Because it was uncertain whether overexpressed GST-Pum1 precisely mimics endogenous Pum1, we searched for target mRNAs of Pum1 by a different method, IP/RT-PCR using anti-Pum1N antibody, which enables the interaction of endogenous Pum1 with endogenous mRNAs. In agreement with the results from GST pulldown experiments (Fig. 4A), the IP/RT-PCR assay revealed that the anti-Pum1 immunoprecipitates from immature oocytes contained cyclin B1 and RINGO mRNAs (Fig. 4B). However, cyclin A1 mRNA was not present in the anti-Pum1 immunoprecipitates. A possible explanation for the discrepancy between results of GST pulldown and IP experiments is that the Pum1-cyclin A1 mRNA complex was disrupted during IP because the epitope of anti-Pum1 antibody is involved in the interaction of Pum1 with cyclin A1 mRNA. The immunoprecipitates from mature oocytes contained cyclin B1 mRNA as those from immature oocytes, but they did not contain RINGO mRNA (Fig. 4B). This indicates that the interaction of RINGO mRNA with Pum1 disappeared during maturation, in striking contrast to the interaction between cyclin B1 mRNA and Pum1, which was maintained even in mature oocytes.
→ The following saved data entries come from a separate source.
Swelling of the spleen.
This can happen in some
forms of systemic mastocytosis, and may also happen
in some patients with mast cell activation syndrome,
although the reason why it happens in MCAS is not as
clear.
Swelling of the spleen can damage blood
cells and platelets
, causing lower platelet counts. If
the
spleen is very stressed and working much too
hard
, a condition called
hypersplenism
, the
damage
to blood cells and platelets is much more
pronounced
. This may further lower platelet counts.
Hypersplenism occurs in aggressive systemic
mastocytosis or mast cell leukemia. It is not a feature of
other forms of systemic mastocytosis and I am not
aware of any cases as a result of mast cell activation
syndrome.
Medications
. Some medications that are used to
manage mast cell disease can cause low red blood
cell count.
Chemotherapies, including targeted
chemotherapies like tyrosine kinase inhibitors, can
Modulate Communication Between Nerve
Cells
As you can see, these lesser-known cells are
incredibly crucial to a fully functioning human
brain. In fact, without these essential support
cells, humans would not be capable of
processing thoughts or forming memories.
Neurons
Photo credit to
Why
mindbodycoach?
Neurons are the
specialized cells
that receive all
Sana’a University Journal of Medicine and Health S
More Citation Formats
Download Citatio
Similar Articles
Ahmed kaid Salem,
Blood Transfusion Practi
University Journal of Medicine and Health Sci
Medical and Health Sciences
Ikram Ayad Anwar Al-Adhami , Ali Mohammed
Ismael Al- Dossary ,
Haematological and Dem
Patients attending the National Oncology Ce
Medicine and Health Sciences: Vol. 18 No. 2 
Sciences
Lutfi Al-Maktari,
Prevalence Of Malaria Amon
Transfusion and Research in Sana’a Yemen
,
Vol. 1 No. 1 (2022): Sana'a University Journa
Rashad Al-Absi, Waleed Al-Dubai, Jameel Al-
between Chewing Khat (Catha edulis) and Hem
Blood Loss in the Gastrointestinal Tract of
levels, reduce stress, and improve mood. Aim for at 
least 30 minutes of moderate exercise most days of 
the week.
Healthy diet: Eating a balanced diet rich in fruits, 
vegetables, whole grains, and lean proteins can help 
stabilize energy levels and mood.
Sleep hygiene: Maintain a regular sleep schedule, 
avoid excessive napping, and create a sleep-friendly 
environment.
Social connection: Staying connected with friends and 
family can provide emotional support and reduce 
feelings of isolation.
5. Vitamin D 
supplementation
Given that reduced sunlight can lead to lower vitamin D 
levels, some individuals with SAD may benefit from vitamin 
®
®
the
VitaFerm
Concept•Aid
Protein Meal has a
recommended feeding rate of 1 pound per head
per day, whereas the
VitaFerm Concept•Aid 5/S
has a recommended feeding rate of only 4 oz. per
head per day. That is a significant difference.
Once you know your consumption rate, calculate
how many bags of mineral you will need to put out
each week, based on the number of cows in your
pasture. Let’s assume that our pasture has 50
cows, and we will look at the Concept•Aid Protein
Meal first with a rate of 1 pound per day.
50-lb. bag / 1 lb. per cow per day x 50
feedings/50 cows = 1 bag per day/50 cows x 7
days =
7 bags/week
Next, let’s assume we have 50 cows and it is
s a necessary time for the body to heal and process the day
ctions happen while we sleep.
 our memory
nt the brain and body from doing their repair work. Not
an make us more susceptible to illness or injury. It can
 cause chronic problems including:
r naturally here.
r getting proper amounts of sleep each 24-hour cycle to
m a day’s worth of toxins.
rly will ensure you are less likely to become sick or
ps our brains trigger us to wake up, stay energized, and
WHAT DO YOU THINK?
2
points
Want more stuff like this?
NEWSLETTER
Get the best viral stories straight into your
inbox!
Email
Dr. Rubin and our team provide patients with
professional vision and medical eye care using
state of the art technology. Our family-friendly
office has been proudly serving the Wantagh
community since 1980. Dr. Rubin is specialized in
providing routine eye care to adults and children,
We also performed IP/RT-PCR using anti-CPEB antibody to examine the interaction between CPEB and mRNAs. Except for β-actin mRNA, all of the mRNAs examined were detected in anti-CPEB immunoprecipitates from immature oocytes (Fig. 4B). However, their contents were significantly decreased in the precipitates from mature oocytes, probably due to the destruction of CPEB during oocyte maturation. These results support the notion that CPEB and its destruction are involved in the translational control of these mRNA. The existence of RINGO mRNA in the anti-CPEB immunoprecipitates indicates interaction of RINGO mRNA with CPEB. Although RINGO mRNA has a CPE in its 3′-UTR, this finding is inconsistent with the results of a previous study that RINGO mRNA is not bound to CPEB (20). Because the content of RINGO mRNA in anti-CPEB immunoprecipitates from immature oocyte extracts was very low as compared with those of cyclin B1, mos, D7 and cyclin A1 mRNAs (Fig. 4B), the previous study might fail to detect the interaction between CPEB and RINGO mRNA.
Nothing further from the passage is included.